Like some things become temporary forever. The silence, the stare, those eyes, that smile…I wonder how time flies giving us surprises at every turn and twist. He never said anything except the best words of silence. Had he spoken them out even once, I would have gone with the wind to break free of all the shackles of convention, to fly with him. But he didn’t say a thing, and I didn’t go. He went ahead, I stayed back looking in wonders of what could have been had it been.

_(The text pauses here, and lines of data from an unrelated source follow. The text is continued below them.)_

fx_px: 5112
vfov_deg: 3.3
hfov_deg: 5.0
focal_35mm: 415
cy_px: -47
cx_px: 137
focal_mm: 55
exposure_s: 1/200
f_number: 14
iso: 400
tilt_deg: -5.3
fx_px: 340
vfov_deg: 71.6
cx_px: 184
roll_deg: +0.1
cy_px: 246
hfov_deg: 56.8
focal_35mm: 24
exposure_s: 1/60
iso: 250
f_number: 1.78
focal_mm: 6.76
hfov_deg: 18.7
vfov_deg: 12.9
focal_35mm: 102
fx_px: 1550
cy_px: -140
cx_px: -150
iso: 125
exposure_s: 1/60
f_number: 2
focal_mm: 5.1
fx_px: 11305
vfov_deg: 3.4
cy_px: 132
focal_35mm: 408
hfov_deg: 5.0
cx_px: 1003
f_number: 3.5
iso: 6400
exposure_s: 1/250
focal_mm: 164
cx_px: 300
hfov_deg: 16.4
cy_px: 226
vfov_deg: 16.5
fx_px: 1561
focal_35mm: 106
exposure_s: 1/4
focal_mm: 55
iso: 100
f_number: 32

How I should remember him, sometimes time teaches me to do so and at other times, it’s just those temporary forevers, the flashbulb memories. Like the long gaze of those thoughtful eyes. He could speak so much and with such conviction with those silent eyes. I could notice a twinkle or two at times when he used to look at me and my nonstop explanations with such awe, as if he was spelled under it. I would feel like a sky then. But I never told him how I felt.

Sometimes, he would speak a few words – of course at the most unexpected times that leave no room for me to look at him in awe. But when I recall those times, I can feel those undercurrents like a torrid flush of raindrops. And I am left burnt out so helplessly. Could we just go back in time to feel it again, to make a little change here and there? I wish I could. But I didn’t tell him any of my insane what ifs.

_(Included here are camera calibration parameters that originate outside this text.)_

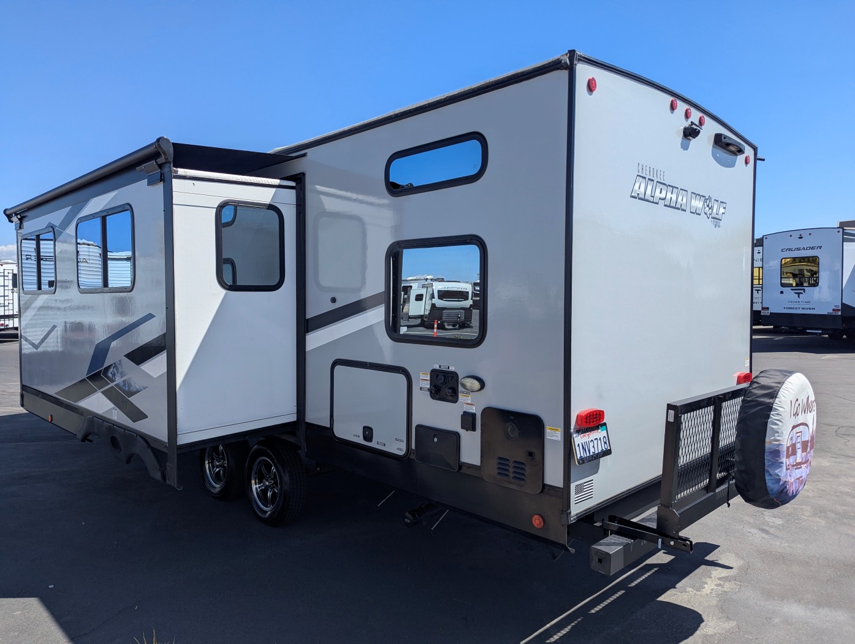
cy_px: 322
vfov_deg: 56.9
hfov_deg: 71.5
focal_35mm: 24
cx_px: 428
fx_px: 594
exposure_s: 1/2358
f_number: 1.85
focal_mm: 6.81
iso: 46
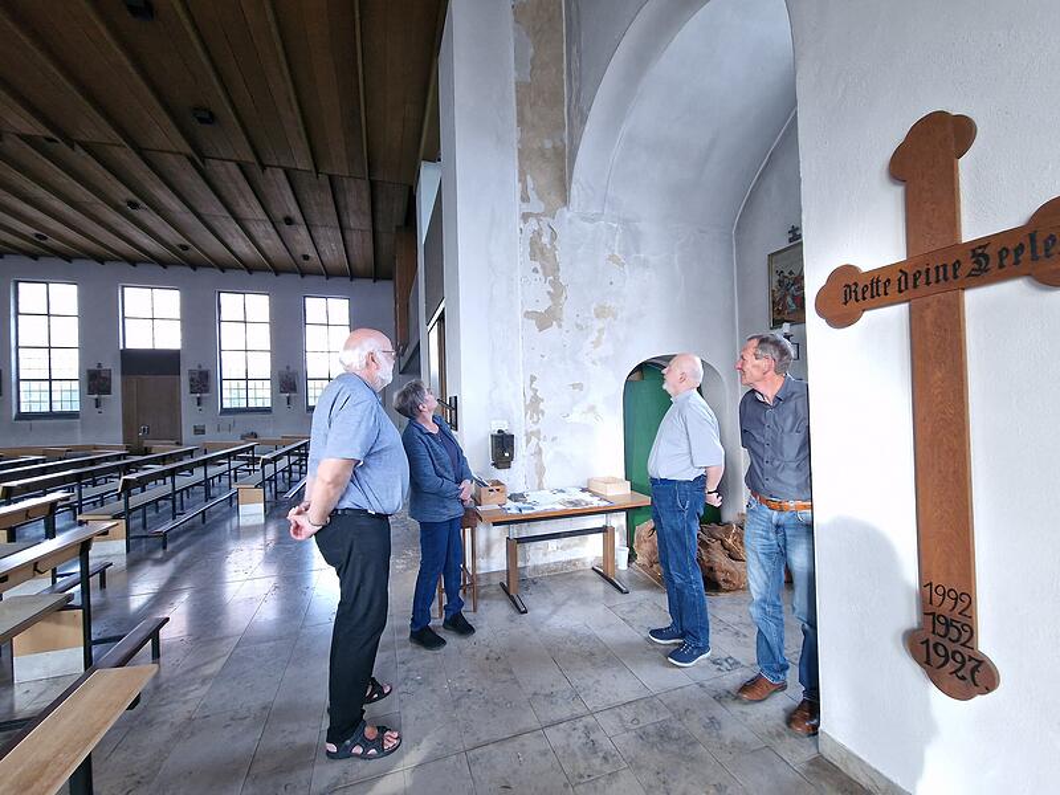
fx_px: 398
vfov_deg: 89.9
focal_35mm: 13
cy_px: 398
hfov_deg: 106.2
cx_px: 530
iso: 400
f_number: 2.2
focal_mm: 2.2
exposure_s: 1/60
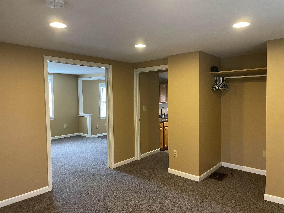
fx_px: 213
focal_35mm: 26
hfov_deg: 67.3
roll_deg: +1.2
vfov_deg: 53.1
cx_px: 142
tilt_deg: -3.2
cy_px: 106
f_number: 1.6
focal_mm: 4.2
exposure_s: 1/60
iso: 250
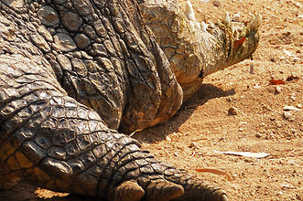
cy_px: -55
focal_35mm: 950
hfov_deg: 2.2
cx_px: 234
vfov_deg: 1.4
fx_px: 7988
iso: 100
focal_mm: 200
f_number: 10
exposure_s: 1/200
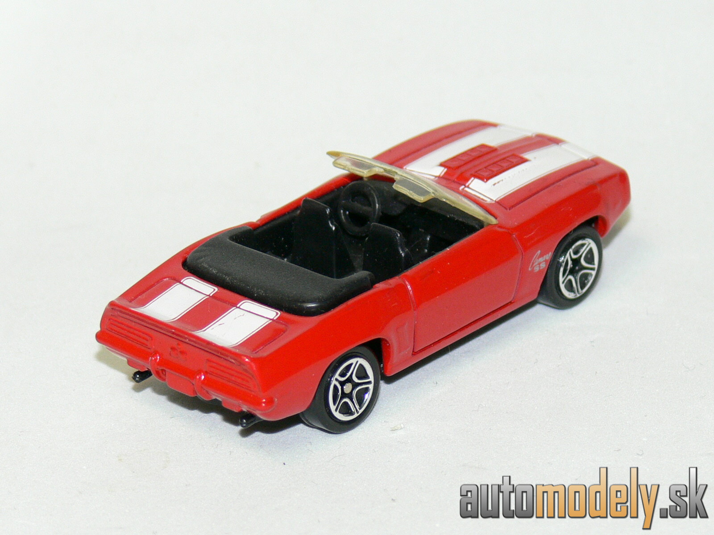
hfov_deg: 10.5
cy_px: 268
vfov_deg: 7.9
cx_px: 357
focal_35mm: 189
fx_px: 3898
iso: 100
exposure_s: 1/30
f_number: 3.6
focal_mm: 25.2
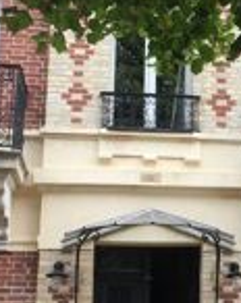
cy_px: 186
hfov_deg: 18.0
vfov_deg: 23.0
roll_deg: +0.4
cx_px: 237
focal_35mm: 83
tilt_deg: +17.0
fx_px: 743
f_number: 2.2
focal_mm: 4.15
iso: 32
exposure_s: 1/100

We hardly speak nowadays. Well, not in person or over the phone. But I feel I do so very often, even more than I actually spoke to him over the years. Does it mean I get the signs late? Maybe I’m a slow reader. But I still want to tell him how I felt when I felt. As I grow, the gap between right and wrong times tends to go blurry just like my eyesight. Maybe there is no gap at all. I can still see those flashbulb memories running clearly in my head, trying to play hide and seek. That makes me smile in silence and sigh in that same awe. I still haven’t told him about any of it.


Maybe someday I should. Or rather, I will let the pages of the unfinished story do the endless talks. It has been unfinished ever since it started. In fact, it never started in a way ‘start’ can be defined. And it never ended too. I still wonder what it could have been like if it had ever sounded like a complete story. But then, completion does not always have a clear definition. Maybe the temporary forevers are already complete, like the flashbulb memories. So, I have decided finally to talk about it, all of it. Hope he reads someday – the words of silence that pen the unfinished story. And I will be happier than ever to start with ‘once upon an awesome time’. I could already feel that smile and those eyes silently staring at me in awe.